▸ **Exercise data**:

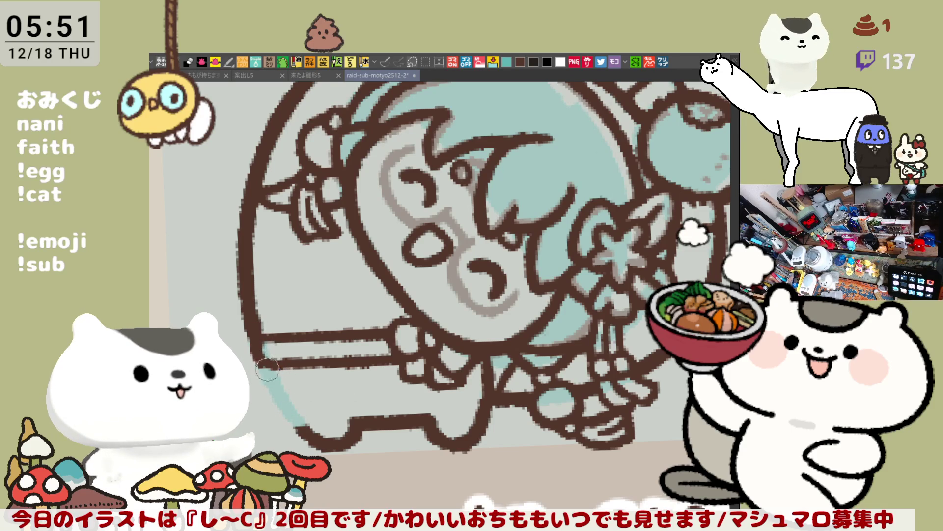
- Extend teal along the bubble's inner left edge and add brown outlines and two rail slats
mouse_move(289, 428)
mouse_down()
mouse_move(315, 425)
mouse_move(271, 361)
mouse_up()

▸ **Directions**: When you transcribe the entries, reproduce each line exactly and skip any picture.

▸ **Response below**:
- Extend teal along the bubble's inner left edge and add brown outlines and two rail slats
mouse_move(289, 428)
mouse_down()
mouse_move(315, 425)
mouse_move(271, 361)
mouse_up()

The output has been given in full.